QLU Spring 2017:The Court of Appeal confirms that a carrier does not need to disprove negligence on his part in order to rely on defences under Article IV Rule 2(a) – (p) of the Hague (or Hague-Visby) Rules.
Volcafe Ltd and others v Compania Sud Americana de Vapores SA  EWCA Civ 1103
Bagged coffee beans, carried in lined, non-ventilated containers, suffered condensation damage. Carriage was on LCL/FCL (less than container load/full container load) terms which means the carrier was responsible for preparing and stuffing the containers. The bills of lading incorporated the Hague Rules and recorded shipment in apparent good order and condition.
The claim against the carrier was for negligence and/or failure properly and carefully to load , handle, stow, carry, keep, care for and discharge the cargoes in breach of article III rule 2 of the Hague Rules. The carrier raised the Article IV rule 2(m) inherent vice defence, alternatively that damage was inevitable.
It was common ground between both parties that:
- condensation was inevitable when a hygroscopic cargo such as coffee beans was carried from a warm climate to a cold climate and that there was no certain way to prevent condensation damage when bagged coffee was carried in lined, unventilated containers; and
- that carriage as above was a widespread commercial practice.
The Court of Appeal Judgement
The Hague Rules applied
- Where the obligation to stuff its own containers was assumed by the carrier, the contract of carriage would be interpreted as including that obligation as part of the carrier’s loading obligation
Burden of Proof in respect of an action under the Hague (or Hague-Visby) Rules
- To establish a cause of action based on the carrier’s breach of article III rule 2, the cargo claimant must demonstrate the goods were loaded in apparent good order but delivered damaged.

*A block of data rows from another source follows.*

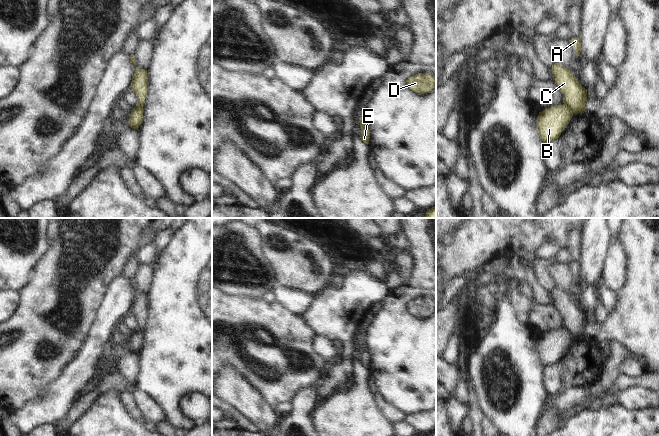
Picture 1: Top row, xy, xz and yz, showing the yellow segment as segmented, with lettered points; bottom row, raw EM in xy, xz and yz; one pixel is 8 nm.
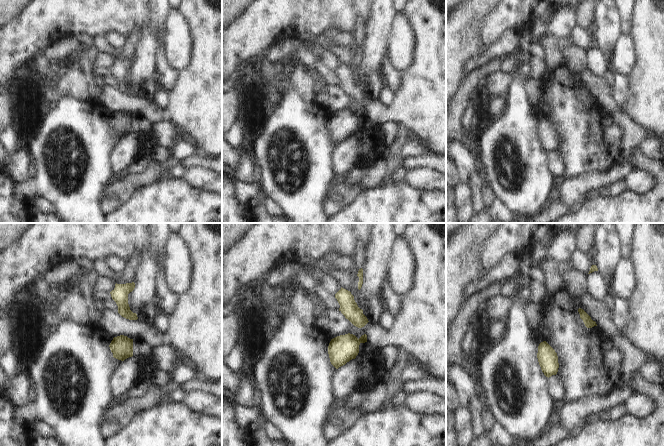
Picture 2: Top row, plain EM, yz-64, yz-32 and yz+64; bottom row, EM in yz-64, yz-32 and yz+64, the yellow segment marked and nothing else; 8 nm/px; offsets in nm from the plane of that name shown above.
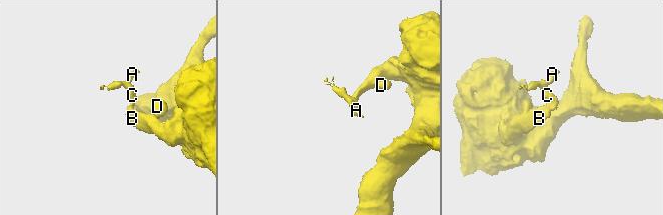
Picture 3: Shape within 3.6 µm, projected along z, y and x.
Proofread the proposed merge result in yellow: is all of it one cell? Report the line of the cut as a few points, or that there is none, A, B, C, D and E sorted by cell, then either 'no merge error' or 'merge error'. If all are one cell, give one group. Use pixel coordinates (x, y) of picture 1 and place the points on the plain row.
cut in yz along (564, 327), (573, 336); A C E / B D; merge error

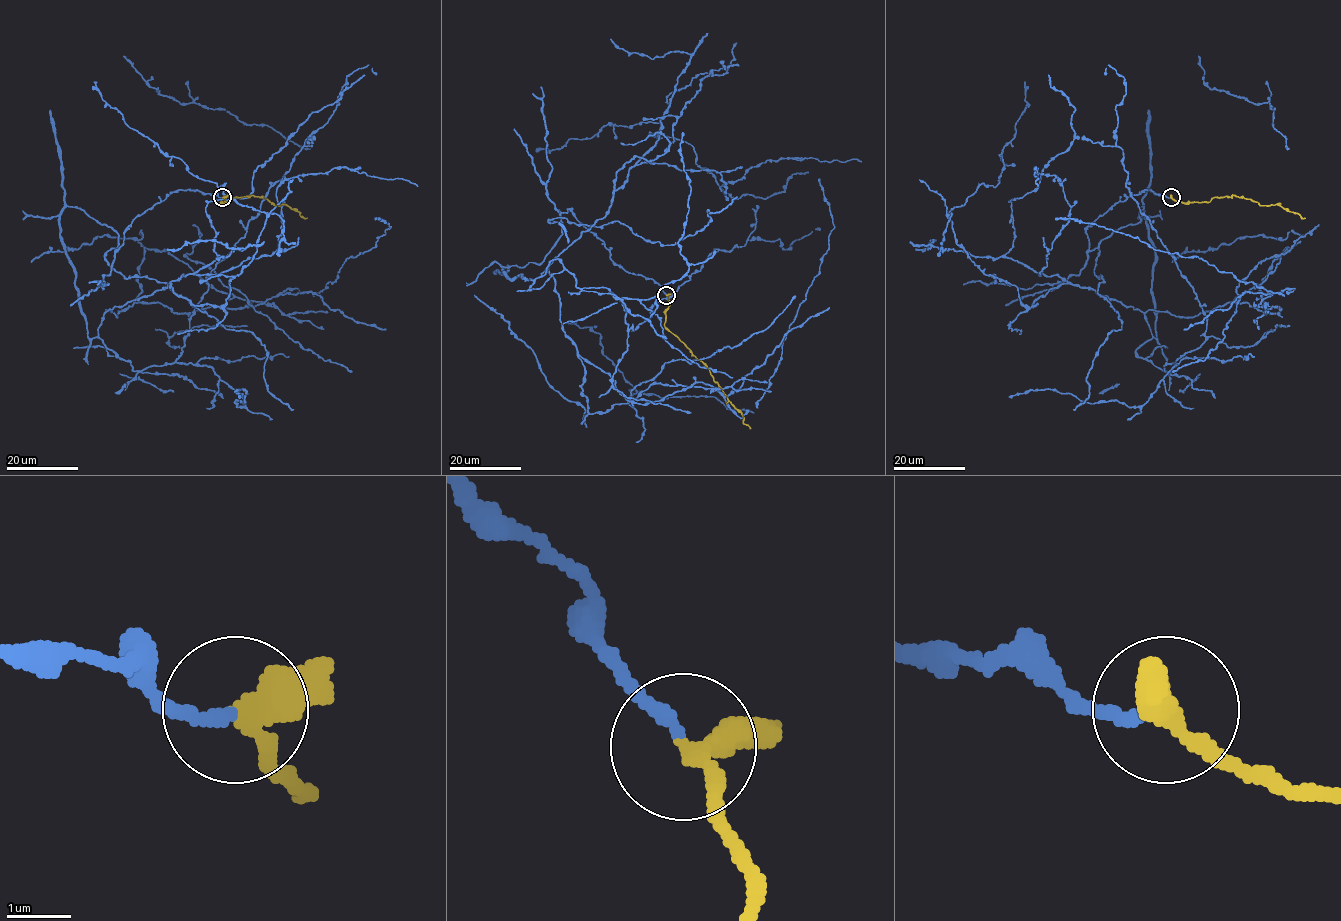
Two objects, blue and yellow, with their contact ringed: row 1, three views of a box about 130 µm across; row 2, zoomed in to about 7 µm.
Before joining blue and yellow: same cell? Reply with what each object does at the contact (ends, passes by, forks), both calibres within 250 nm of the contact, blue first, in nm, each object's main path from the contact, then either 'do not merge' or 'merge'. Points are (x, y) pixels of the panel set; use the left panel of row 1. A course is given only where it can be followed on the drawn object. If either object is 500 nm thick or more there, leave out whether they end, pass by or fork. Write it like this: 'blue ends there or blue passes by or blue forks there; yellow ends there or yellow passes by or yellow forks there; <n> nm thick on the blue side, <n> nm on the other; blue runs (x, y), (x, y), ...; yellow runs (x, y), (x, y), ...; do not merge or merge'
blue ends there; yellow passes by; 190 nm thick on the blue side, 340 nm on the other; blue runs (222, 197), (172, 191), (117, 250), (66, 206), (90, 338), (170, 283), (221, 307), (267, 217), (93, 81); yellow runs (222, 197), (226, 202), (220, 202), (252, 195), (263, 196), (274, 205), (287, 205), (307, 217); merge

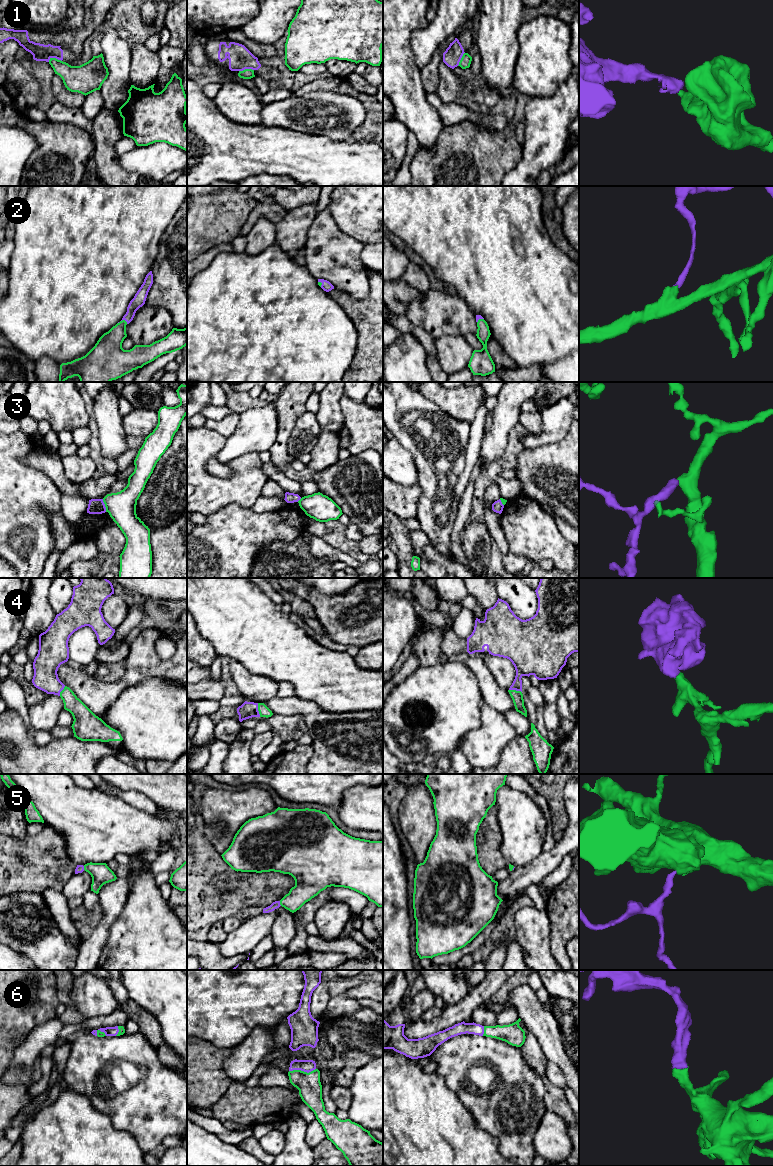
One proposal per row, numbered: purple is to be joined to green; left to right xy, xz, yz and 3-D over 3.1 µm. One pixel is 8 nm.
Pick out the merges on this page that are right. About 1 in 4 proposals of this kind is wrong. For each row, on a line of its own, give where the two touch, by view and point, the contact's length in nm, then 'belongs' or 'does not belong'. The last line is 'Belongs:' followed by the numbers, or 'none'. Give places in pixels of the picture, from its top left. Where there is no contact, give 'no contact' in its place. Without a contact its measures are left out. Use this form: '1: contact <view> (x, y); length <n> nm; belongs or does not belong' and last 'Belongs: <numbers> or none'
1: contact xy (55, 58); length 110 nm; does not belong
2: contact xy (124, 320); length 60 nm; belongs
3: contact xy (105, 505); length 110 nm; does not belong
4: contact xz (258, 710); length 110 nm; belongs
5: contact xz (280, 903); length 40 nm; belongs
6: contact xz (302, 1071); length 220 nm; belongs
Belongs: 2, 4, 5, 6

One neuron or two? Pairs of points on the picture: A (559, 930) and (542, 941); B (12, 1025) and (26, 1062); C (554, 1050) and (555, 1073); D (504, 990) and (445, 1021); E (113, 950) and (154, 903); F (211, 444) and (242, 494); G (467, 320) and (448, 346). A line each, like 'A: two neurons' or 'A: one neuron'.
A: two neurons
B: two neurons
C: two neurons
D: two neurons
E: one neuron
F: one neuron
G: two neurons

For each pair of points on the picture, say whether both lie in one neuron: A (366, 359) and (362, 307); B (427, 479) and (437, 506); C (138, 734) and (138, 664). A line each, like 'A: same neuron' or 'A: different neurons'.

- The carrier must then explain what happened to the goods while they were in his care; if he cannot explain, the claim will almost certainly succeed.
- If the explanation invokes an article IV rule 2 exception, the burden of proof is on the carrier. The carrier need not disprove negligence, unless he relies on the rule 2(q) “catch-all” exception (in which case the burden is on the carrier to prove that there was no negligence).
- If the carrier establishes a prima facie defence based on an excepted peril, the burden of proof shifts to the cargo claimants to establish negligence on the part of the carrier.
Inherent vice and/or inevitability of damage
The carrier had a sustainable defence of inherent vice under Article IV Rule 2(m). The judge should then have gone on to consider if this defence was negated by the carrier’s failure to implement a “sound system”. In addition, the carrier’s alternative defence that the damage to the cargo was inevitable should have been upheld.
The carrier is not obliged to ensure that the cargo is delivered without any damage, but rather to ensure that reasonable care is taken in accordance with general industry practice. If shippers wish to impose a higher standard of care than general practice, they should pay the premium for using ventilated containers.
The Club thinks this case is particularly helpful in clarifying the respective parties’ burdens of proof when an inherent vice defence is raised, and in explaining that a carrier’s obligation to employ a sound system does not mean that he has to employ a system which would absolutely prevent damage.